#### WORK REQUIRED
The lines to reproduce run from the first one below to the line containing "Document page, 1500x1125 pixels.", both included. Reproduce them exactly and nothing else.

Document structure recognition data:
# # # # # # #

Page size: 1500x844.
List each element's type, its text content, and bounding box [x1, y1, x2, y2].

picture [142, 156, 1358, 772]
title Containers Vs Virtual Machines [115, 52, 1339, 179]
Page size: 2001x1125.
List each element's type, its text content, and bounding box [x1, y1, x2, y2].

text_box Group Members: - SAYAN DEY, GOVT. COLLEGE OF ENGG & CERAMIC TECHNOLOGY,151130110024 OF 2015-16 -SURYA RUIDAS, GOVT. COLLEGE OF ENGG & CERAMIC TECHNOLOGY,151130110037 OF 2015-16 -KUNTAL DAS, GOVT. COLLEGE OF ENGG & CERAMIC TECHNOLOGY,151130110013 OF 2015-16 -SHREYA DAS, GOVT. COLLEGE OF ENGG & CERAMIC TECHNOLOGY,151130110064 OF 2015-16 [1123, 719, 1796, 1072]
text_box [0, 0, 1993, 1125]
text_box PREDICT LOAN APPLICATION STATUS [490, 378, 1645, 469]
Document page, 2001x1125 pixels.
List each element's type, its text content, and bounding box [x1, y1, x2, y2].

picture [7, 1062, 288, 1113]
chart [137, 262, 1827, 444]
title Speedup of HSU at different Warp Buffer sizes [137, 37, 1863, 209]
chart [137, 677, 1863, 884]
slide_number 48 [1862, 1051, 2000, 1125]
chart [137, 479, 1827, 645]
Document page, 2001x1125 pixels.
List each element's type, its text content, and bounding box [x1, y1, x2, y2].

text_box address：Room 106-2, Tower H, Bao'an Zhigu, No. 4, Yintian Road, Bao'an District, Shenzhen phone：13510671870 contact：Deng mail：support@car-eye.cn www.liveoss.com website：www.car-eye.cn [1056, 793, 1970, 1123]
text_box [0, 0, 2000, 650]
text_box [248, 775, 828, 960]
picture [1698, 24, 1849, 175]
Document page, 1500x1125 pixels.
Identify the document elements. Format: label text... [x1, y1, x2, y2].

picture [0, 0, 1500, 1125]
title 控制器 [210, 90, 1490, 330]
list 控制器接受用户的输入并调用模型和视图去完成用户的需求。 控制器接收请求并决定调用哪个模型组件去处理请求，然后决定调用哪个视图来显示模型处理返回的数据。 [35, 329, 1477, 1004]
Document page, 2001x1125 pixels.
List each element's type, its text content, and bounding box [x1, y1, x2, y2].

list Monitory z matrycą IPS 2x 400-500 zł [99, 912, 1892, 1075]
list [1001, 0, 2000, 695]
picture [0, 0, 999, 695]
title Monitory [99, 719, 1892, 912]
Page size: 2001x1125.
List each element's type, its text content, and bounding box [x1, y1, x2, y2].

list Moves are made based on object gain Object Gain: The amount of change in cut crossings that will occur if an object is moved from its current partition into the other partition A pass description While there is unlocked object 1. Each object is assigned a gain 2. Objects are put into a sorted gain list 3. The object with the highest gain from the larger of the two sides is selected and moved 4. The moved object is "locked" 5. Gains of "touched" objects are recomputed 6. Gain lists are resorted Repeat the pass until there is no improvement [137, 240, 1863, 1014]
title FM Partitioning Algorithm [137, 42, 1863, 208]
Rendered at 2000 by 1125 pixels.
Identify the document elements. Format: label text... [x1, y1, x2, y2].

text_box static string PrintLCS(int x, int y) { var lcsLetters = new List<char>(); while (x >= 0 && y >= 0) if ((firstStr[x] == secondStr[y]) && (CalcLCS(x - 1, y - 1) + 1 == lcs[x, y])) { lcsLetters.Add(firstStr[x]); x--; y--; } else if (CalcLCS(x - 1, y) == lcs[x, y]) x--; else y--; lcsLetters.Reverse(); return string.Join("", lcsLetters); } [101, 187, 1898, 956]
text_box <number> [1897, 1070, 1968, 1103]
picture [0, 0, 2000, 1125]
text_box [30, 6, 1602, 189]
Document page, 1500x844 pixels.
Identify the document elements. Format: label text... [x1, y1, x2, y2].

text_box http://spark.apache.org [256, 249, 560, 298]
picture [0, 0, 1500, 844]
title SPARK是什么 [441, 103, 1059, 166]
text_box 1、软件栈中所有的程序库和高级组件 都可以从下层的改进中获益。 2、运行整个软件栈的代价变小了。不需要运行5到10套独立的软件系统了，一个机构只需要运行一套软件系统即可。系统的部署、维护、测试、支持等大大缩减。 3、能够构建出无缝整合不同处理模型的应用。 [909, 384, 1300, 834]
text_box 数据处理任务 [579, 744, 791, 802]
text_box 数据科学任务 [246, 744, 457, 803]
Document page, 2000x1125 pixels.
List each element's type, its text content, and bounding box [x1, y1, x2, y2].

# # # # # # #

#### ANSWER BOX
Page size: 1500x844.
List each element's type, its text content, and bounding box [x1, y1, x2, y2].

picture [142, 156, 1358, 772]
title Containers Vs Virtual Machines [115, 52, 1339, 179]
Page size: 2001x1125.
List each element's type, its text content, and bounding box [x1, y1, x2, y2].

text_box Group Members: - SAYAN DEY, GOVT. COLLEGE OF ENGG & CERAMIC TECHNOLOGY,151130110024 OF 2015-16 -SURYA RUIDAS, GOVT. COLLEGE OF ENGG & CERAMIC TECHNOLOGY,151130110037 OF 2015-16 -KUNTAL DAS, GOVT. COLLEGE OF ENGG & CERAMIC TECHNOLOGY,151130110013 OF 2015-16 -SHREYA DAS, GOVT. COLLEGE OF ENGG & CERAMIC TECHNOLOGY,151130110064 OF 2015-16 [1123, 719, 1796, 1072]
text_box [0, 0, 1993, 1125]
text_box PREDICT LOAN APPLICATION STATUS [490, 378, 1645, 469]
Document page, 2001x1125 pixels.
List each element's type, its text content, and bounding box [x1, y1, x2, y2].

picture [7, 1062, 288, 1113]
chart [137, 262, 1827, 444]
title Speedup of HSU at different Warp Buffer sizes [137, 37, 1863, 209]
chart [137, 677, 1863, 884]
slide_number 48 [1862, 1051, 2000, 1125]
chart [137, 479, 1827, 645]
Document page, 2001x1125 pixels.
List each element's type, its text content, and bounding box [x1, y1, x2, y2].

text_box address：Room 106-2, Tower H, Bao'an Zhigu, No. 4, Yintian Road, Bao'an District, Shenzhen phone：13510671870 contact：Deng mail：support@car-eye.cn www.liveoss.com website：www.car-eye.cn [1056, 793, 1970, 1123]
text_box [0, 0, 2000, 650]
text_box [248, 775, 828, 960]
picture [1698, 24, 1849, 175]
Document page, 1500x1125 pixels.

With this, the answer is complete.